Hunyuan-GameCraft: High-dynamic Interactive Game Video Generation with Hybrid History Condition
- Aug 21, 2025: 📣 We release the code of the Gradio demo. Welcome and have a try!! 🎮
- Aug 14, 2025: 👋 We release the inference code and model weights of Hunyuan-GameCraft. Download.
- Hunyuan-GameCraft
- Inference
- Checkpoints
- Gradio
- HuggingFace Demo
 
Recent advances in diffusion-based and controllable video generation have enabled high-quality and temporally coherent video synthesis, laying the groundwork for immersive interactive gaming experiences. However, current methods face limitations in dynamics, physically realistic, long-term consistency, and efficiency, which limit the ability to create various gameplay videos. To address these gaps, we introduce Hunyuan-GameCraft, a novel framework for high-dynamic interactive video generation in game environments. To achieve fine-grained action control, we unify standard keyboard and mouse inputs into a shared camera representation space, facilitating smooth interpolation between various camera and movement operations. Then we propose a hybrid history-conditioned training strategy that extends video sequences autoregressively while preserving game scene information. Additionally, to enhance inference efficiency and playability, we achieve model distillation to reduce computational overhead while maintaining consistency across long temporal sequences, making it suitable for real-time deployment in complex interactive environments. The model is trained on a large-scale dataset comprising over one million gameplay recordings across over 100 AAA games, ensuring broad coverage and diversity, then fine-tuned on a carefully annotated synthetic dataset to enhance precision and control. The curated game scene data significantly improves the visual fidelity, realism and action controllability. Extensive experiments demonstrate that Hunyuan-GameCraft significantly outperforms existing models, advancing the realism and playability of interactive game video generation.

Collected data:
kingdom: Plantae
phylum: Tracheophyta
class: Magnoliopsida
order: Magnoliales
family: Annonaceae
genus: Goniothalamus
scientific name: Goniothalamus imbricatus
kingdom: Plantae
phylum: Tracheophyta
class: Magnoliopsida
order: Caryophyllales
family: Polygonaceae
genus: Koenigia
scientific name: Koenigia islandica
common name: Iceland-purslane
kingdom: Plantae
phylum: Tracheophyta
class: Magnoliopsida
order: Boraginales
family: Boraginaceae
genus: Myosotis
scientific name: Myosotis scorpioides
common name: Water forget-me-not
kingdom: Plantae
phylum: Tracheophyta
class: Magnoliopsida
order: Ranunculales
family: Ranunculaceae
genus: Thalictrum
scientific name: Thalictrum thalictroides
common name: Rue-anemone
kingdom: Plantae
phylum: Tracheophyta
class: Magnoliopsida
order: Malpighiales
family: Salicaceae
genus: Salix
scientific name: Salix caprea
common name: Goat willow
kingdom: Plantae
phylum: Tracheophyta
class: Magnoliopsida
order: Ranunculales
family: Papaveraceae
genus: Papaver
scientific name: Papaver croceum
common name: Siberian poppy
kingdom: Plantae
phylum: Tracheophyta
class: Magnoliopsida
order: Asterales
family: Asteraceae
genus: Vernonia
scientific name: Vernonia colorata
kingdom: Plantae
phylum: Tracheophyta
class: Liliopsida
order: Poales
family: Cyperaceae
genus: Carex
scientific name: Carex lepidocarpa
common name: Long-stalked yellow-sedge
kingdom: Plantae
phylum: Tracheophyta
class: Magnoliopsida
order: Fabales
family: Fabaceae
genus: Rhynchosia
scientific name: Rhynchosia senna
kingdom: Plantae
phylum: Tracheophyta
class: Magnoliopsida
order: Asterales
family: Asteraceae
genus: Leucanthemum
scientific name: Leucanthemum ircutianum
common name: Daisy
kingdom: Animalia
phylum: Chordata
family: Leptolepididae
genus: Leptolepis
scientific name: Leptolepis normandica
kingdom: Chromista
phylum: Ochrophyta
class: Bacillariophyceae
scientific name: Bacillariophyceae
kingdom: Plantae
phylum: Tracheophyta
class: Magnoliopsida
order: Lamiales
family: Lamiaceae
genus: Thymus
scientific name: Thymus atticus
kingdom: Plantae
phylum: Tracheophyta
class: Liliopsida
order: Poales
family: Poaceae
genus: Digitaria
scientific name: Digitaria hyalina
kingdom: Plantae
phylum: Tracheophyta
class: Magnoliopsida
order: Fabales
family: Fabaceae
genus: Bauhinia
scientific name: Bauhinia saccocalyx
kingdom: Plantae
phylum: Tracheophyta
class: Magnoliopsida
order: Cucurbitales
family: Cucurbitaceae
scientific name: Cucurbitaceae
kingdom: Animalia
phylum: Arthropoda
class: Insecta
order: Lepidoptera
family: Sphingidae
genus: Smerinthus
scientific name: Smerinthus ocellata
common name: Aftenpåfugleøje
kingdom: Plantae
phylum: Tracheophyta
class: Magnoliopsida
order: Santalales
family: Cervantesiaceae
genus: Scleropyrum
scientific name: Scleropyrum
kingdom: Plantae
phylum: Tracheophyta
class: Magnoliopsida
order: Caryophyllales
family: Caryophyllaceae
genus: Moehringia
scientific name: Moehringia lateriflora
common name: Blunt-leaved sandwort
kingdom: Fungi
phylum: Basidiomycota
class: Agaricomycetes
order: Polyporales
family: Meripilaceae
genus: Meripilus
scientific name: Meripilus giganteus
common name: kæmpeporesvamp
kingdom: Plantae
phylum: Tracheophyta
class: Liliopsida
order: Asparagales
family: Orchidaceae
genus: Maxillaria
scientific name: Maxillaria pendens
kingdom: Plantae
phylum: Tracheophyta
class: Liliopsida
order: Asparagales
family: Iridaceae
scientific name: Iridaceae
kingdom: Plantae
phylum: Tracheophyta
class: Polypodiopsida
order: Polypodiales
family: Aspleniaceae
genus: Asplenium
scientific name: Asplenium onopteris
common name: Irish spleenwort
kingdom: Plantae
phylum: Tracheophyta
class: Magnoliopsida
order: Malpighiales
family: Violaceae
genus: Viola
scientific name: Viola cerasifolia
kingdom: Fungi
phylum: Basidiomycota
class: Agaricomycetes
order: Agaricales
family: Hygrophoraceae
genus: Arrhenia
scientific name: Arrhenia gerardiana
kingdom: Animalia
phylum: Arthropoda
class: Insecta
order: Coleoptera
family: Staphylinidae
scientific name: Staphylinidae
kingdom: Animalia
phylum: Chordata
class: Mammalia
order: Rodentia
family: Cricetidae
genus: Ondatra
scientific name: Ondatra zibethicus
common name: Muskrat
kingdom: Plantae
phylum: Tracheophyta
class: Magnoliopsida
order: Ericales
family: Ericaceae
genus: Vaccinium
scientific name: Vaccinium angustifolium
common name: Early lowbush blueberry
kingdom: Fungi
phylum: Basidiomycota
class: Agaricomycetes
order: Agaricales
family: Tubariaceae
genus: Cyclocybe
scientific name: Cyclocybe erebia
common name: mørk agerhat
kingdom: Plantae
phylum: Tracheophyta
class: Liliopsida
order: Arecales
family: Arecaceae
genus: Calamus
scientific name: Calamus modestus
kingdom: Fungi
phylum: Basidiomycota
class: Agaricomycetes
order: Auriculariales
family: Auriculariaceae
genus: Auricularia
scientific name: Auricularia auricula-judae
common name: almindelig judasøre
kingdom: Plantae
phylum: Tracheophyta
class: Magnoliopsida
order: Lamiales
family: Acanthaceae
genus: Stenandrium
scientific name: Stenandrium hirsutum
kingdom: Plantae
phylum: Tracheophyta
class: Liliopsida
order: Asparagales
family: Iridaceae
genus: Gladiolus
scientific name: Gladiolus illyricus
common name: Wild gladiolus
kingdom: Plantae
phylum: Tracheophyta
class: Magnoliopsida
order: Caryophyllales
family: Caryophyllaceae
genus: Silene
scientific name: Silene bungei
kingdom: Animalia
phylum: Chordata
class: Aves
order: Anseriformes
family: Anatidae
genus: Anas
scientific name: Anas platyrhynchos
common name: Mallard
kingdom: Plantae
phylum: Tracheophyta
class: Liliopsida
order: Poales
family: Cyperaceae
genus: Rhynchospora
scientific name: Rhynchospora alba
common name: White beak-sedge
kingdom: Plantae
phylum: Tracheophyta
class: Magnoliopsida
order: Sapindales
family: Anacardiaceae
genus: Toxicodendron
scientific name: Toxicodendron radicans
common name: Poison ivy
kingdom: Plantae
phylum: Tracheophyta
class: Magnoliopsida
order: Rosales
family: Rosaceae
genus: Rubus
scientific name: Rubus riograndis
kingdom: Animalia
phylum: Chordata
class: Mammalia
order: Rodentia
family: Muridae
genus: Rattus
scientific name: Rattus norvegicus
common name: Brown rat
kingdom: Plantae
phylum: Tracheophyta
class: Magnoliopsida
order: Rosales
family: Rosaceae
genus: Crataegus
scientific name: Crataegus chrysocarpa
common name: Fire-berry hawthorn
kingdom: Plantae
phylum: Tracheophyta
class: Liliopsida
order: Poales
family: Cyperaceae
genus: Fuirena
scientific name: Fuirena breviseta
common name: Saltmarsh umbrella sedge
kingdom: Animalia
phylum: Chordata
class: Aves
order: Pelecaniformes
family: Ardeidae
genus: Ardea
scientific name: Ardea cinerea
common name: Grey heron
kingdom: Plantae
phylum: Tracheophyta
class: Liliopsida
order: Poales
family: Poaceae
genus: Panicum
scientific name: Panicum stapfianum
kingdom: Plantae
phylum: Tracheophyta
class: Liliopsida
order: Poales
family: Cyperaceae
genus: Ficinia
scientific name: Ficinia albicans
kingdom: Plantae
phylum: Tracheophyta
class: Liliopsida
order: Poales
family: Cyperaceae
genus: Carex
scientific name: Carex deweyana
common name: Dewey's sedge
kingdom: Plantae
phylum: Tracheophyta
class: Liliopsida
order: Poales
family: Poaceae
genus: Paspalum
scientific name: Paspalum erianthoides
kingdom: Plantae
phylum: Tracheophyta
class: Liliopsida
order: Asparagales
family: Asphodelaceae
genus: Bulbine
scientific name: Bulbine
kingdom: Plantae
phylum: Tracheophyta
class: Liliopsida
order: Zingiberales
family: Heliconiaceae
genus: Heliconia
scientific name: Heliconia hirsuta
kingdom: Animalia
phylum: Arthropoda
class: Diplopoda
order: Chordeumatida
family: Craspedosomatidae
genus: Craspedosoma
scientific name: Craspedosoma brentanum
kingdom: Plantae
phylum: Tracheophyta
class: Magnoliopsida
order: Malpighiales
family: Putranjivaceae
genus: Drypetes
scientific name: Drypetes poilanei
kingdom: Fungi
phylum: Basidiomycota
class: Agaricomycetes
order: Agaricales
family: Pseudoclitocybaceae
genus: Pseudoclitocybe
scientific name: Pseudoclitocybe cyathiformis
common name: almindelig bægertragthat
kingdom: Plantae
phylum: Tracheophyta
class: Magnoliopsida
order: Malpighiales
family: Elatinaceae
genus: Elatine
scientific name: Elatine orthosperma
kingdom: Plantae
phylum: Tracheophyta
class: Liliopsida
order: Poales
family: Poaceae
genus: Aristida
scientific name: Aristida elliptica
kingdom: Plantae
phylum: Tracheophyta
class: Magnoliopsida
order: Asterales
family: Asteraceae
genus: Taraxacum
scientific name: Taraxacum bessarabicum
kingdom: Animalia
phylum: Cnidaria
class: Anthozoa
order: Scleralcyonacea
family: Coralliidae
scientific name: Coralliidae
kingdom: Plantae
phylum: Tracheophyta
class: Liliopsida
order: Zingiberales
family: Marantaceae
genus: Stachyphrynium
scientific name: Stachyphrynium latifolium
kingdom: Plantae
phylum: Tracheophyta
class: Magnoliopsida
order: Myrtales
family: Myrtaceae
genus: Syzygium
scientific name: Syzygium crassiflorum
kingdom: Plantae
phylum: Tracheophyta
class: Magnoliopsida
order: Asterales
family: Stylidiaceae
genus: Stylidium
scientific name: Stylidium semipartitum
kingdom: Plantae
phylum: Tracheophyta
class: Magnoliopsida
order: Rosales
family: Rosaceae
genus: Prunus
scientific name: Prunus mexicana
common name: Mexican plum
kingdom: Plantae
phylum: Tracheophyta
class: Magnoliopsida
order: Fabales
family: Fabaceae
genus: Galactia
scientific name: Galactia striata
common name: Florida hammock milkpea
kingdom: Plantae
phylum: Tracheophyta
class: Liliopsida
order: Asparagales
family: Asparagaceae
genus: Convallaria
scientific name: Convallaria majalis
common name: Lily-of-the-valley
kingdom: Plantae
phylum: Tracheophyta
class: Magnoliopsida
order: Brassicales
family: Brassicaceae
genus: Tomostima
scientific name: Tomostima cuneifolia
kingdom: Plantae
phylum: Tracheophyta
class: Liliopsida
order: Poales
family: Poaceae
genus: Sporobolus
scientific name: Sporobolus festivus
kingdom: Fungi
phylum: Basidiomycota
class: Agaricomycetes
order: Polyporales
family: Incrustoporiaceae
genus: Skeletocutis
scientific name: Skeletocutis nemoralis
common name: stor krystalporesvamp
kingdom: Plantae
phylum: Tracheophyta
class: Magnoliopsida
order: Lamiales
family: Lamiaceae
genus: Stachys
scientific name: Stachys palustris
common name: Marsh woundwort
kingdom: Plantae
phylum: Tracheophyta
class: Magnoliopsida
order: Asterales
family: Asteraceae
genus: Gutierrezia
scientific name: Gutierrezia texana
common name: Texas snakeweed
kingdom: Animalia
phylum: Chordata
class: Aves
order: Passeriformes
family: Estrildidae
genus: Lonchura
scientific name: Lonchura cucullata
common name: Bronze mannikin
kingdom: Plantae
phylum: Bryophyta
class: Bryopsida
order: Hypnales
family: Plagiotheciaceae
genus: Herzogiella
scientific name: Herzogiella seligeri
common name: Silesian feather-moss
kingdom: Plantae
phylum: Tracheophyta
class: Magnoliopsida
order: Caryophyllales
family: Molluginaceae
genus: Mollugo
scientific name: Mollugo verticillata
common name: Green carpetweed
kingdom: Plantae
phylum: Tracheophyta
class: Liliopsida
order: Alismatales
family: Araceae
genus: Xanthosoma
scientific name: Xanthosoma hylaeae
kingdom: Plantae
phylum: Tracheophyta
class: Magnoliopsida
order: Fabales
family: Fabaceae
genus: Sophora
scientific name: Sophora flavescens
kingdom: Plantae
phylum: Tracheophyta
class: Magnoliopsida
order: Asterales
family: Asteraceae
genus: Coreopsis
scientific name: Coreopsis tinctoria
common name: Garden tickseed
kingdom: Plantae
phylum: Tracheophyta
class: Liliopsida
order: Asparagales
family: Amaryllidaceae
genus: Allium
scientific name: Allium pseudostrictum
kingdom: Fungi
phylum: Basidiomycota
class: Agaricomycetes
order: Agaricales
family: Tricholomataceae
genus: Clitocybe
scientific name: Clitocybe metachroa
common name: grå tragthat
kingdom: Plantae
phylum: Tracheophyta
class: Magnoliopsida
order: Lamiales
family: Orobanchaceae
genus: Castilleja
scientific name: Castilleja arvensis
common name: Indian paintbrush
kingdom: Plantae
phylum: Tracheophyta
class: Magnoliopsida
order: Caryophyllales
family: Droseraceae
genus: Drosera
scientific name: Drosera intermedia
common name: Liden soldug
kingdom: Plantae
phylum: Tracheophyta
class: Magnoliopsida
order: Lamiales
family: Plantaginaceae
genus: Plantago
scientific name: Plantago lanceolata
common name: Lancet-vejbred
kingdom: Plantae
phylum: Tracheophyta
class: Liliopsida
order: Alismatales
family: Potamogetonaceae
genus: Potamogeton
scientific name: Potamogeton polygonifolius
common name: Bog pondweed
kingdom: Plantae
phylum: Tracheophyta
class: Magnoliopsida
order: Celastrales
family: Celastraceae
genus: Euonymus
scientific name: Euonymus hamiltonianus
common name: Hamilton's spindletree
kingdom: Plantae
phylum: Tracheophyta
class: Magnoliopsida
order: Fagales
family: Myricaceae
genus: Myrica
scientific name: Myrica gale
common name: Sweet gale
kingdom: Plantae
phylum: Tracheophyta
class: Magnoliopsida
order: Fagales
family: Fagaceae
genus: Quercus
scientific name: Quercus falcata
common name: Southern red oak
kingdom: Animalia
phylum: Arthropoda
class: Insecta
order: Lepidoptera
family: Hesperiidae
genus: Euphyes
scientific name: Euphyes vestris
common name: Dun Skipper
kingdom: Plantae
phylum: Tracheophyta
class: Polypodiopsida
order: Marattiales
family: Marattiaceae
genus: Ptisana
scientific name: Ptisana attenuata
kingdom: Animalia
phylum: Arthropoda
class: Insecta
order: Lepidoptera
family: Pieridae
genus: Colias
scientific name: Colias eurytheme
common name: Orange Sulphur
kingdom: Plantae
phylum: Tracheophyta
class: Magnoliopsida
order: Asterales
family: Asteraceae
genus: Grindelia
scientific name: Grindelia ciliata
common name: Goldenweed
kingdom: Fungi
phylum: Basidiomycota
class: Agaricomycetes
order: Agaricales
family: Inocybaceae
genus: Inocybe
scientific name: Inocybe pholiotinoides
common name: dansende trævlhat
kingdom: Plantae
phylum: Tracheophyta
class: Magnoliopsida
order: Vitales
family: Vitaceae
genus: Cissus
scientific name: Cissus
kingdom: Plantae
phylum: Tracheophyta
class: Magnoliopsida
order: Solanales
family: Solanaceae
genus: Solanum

Prompt A: Please copy everything from "Hunyuan-GameCraft: High-dynamic Interactive" down to "of Hunyuan-GameCraft. Download." in the Hunyuan-GameCraft page, swapping "model weights" for "checkpoints".
Prompt B: According to the Hunyuan-GameCraft page, what dataset is the model first trained on?

Exercise output A:
Hunyuan-GameCraft: High-dynamic Interactive Game Video Generation with Hybrid History Condition
- Aug 21, 2025: 📣 We release the code of the Gradio demo. Welcome and have a try!! 🎮
- Aug 14, 2025: 👋 We release the inference code and checkpoints of Hunyuan-GameCraft. Download.

Exercise output B: A large-scale dataset of over one million gameplay recordings from over 100 AAA games.